Adam was to “take care” of the garden (NIV). The NLT translates the instruction as “watch over it”, while the CEV reads, “and look after it”. No matter how hard he worked, Adam could never claim that he created the Garden. He was caring for God’s property. He was God’s steward of the Garden.
As I thought about this, the importance of this responsibility struck me. Many of the central tenets of the Christian faith only exist because of The Fall. Without sin, there is no need for grace, or mercy. Forgiveness becomes redundant when there’s no offences. Corrective discipline didn’t exist in the Garden. Although these are wonderful blessings that we receive from God, they would be unnecessary in the absence of sin. They were not part of God’s pure Creation.
God’s initial design for Creation included: Creativity; Love; Tenderness; Order; Beauty; Intimacy; Worship; Work; Productivity; and Stewardship.
I’m not sure of all the implications of this distinction. Are elements of God’s original design somehow more holy or sacred than post-Fall blessings?
However, if we regard history as God working to redeem humanity from the consequences of the Fall and to restore His relationship with humanity until it culminates in a new heaven and a new earth, then restoring God’s created order assumes some additional importance. Somewhere close to the core of our relationship with God, we find the principle of stewardship.
The first and obvious application is that God expects humanity to care for creation. That was God’s initial intent for Adam, what makes us exempt from it?
Most discussion I’ve heard concerning stewardship revolve around our personal finances. That’s certainly an appropriate application, but stewardship doesn’t start and stop with finances. When we say “Amen” to James 1:17 “Every good and perfect gift is from above…” then we’re also undertaking to serve as stewards of those gifts. Let me close by listing a few examples:
- Gift: The Gospel Stewardship: Go and make disciples… (Matt 28:19-20)

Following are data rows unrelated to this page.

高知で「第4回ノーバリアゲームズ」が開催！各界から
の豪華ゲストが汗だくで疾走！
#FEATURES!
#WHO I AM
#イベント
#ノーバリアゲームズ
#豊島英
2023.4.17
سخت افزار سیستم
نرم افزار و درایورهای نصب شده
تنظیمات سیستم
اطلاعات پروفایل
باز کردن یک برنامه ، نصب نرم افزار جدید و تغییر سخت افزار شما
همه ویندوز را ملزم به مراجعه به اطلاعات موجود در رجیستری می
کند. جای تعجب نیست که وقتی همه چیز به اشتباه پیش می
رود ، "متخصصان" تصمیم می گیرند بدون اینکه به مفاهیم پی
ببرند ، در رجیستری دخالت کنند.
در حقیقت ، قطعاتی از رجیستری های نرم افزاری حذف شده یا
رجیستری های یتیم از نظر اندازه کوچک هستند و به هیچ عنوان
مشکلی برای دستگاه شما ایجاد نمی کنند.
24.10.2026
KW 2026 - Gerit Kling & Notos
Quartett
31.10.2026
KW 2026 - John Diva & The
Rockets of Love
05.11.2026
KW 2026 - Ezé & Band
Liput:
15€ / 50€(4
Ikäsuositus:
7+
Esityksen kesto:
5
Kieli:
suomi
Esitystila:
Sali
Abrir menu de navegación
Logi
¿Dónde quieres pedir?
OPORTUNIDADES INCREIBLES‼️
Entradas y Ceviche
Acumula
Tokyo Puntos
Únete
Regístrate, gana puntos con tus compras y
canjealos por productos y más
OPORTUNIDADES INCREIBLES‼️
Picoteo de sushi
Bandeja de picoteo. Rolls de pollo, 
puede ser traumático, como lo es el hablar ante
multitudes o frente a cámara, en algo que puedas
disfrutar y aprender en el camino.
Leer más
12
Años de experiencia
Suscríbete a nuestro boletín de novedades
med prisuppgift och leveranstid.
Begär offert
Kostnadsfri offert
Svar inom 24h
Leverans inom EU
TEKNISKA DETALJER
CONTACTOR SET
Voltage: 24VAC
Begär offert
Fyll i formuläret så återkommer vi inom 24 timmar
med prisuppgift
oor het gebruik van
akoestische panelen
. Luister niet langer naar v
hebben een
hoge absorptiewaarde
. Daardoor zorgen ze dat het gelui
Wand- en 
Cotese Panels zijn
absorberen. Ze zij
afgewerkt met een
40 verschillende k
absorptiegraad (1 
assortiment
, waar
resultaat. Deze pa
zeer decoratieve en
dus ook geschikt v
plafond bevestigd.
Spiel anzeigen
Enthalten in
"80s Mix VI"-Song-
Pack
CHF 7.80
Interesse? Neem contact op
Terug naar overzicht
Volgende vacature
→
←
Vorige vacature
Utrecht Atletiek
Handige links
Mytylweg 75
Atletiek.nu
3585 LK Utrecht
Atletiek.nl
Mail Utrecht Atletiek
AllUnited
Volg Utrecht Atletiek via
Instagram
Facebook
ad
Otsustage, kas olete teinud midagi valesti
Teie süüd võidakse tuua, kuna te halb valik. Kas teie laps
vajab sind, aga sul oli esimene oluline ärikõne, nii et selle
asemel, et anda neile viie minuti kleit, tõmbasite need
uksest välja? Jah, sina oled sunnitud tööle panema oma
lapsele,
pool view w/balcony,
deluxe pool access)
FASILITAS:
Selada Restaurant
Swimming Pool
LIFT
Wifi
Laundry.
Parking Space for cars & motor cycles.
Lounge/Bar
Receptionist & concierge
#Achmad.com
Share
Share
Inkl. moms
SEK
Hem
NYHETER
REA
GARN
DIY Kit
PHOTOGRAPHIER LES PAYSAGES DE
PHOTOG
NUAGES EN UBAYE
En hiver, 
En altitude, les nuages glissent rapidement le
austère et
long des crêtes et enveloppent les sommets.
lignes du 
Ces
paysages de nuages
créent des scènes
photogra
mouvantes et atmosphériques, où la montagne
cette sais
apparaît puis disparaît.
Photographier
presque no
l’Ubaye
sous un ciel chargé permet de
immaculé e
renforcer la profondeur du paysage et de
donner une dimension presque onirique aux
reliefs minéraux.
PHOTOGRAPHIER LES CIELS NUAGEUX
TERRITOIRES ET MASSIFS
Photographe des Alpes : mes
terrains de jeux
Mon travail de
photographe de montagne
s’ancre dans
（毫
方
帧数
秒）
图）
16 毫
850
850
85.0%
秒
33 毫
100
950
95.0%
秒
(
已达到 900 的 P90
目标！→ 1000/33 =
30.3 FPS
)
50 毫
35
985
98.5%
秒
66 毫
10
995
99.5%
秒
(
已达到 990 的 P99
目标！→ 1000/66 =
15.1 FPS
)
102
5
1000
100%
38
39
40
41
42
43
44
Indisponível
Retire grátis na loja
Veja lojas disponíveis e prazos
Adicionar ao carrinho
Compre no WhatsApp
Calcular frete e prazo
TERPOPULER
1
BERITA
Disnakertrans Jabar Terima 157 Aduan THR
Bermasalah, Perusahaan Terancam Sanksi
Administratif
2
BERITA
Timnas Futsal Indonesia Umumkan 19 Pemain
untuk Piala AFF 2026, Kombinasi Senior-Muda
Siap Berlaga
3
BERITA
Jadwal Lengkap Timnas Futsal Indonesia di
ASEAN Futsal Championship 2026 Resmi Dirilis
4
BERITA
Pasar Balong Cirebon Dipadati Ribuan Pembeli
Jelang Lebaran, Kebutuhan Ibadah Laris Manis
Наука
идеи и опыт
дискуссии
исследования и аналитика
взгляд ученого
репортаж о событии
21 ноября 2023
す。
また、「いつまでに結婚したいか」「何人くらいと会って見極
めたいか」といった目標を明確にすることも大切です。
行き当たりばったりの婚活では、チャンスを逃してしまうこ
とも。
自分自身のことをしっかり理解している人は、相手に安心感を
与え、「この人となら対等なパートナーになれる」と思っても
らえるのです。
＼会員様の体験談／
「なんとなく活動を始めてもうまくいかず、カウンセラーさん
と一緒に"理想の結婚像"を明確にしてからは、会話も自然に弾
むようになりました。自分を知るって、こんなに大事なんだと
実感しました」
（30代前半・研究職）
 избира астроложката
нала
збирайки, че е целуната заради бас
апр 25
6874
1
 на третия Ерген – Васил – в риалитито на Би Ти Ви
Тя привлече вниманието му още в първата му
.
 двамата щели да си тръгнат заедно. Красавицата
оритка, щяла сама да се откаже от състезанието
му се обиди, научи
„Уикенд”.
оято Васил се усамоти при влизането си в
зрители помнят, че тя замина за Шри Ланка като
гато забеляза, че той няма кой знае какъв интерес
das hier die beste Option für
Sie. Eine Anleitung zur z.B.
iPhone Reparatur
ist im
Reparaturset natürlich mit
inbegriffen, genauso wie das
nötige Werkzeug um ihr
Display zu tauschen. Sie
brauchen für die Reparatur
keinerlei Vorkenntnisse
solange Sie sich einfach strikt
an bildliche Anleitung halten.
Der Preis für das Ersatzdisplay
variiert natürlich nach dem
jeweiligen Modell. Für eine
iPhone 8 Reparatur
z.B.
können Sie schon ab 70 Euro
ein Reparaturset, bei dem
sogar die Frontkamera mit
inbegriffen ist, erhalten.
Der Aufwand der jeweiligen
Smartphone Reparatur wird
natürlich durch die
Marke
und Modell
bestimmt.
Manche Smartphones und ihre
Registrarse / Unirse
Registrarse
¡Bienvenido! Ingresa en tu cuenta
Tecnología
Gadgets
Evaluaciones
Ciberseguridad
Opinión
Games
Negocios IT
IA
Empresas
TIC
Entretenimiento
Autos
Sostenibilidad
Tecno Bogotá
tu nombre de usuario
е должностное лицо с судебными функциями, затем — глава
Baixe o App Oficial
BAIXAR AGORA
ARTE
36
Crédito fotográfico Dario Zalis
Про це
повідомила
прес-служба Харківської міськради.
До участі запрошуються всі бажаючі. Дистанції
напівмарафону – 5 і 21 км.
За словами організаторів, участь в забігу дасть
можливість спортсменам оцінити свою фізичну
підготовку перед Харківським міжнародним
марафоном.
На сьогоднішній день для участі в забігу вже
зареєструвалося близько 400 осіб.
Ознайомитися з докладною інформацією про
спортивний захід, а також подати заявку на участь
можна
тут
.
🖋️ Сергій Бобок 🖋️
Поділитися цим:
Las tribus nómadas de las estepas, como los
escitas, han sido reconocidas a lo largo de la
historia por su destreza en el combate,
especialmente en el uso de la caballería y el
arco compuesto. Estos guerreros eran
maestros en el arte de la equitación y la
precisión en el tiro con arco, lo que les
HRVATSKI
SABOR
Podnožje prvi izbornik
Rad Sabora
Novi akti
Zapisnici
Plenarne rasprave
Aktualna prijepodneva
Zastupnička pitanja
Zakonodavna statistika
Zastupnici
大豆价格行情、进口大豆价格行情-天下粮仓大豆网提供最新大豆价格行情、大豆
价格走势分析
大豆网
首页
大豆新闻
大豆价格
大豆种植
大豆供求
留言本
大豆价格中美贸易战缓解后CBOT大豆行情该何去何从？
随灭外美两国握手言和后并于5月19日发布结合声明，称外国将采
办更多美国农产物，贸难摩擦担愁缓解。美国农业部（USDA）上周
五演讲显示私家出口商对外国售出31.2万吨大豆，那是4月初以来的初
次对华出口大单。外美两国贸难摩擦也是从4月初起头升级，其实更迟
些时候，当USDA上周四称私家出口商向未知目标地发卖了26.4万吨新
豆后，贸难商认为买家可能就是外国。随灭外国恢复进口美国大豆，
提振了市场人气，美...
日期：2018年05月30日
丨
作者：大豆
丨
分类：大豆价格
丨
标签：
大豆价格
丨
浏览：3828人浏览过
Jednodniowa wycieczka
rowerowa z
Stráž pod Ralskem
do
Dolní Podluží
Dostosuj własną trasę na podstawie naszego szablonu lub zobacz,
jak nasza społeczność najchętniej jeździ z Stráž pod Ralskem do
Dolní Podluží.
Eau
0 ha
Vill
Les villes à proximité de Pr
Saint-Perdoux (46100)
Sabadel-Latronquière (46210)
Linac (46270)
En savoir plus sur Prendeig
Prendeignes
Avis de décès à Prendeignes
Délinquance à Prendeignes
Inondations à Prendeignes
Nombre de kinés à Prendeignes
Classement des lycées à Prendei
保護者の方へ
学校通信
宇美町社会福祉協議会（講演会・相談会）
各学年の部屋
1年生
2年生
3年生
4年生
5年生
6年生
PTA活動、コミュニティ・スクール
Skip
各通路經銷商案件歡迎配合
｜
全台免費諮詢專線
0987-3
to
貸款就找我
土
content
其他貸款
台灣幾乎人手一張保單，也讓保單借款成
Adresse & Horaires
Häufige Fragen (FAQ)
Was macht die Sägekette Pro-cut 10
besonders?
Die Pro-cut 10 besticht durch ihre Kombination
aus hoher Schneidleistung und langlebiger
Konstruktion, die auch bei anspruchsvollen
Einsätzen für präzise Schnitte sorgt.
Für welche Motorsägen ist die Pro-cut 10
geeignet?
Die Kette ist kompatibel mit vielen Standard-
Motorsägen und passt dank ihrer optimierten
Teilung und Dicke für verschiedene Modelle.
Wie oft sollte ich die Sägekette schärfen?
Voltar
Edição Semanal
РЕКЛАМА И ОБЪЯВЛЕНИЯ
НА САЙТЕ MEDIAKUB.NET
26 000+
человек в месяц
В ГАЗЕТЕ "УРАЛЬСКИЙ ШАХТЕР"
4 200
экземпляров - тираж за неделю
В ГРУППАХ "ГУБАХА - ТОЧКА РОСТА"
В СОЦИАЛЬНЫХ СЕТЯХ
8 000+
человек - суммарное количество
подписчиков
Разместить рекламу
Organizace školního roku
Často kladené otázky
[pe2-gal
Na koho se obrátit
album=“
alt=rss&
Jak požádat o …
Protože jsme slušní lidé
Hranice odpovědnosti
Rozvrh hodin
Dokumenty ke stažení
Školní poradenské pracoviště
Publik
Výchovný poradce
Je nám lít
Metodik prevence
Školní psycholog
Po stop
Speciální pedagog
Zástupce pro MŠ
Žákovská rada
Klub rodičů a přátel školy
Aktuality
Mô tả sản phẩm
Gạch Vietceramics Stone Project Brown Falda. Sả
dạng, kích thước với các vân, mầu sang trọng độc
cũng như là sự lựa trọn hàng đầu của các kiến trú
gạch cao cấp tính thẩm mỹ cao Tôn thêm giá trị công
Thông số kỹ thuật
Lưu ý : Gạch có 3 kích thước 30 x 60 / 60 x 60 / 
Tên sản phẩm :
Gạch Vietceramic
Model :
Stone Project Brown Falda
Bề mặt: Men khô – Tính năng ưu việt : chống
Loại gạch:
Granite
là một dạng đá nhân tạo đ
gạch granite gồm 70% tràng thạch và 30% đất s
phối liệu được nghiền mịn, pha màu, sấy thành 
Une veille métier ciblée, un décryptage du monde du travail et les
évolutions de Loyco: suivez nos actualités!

- Gift: Freedom Stewardship: Do not use your freedom to indulge the sinful nature… (Gal 5:13)
- Gift: Holy Spirit (Acts 2:38) Stewardship: …keep in step with the Spirit. (Gal. 5:25)
- Gift: Forgiveness Stewardship: Shouldn’t you have had mercy… just as I had on you? (Matt 18:21-35)
I have just two questions for you today:
1. Are values/principles that we see demonstrated pre-Fall, more significant to us than those introduced to us as a consequence of the Fall?
2. Can you add some examples of Gifts & Stewardship to the list I started here?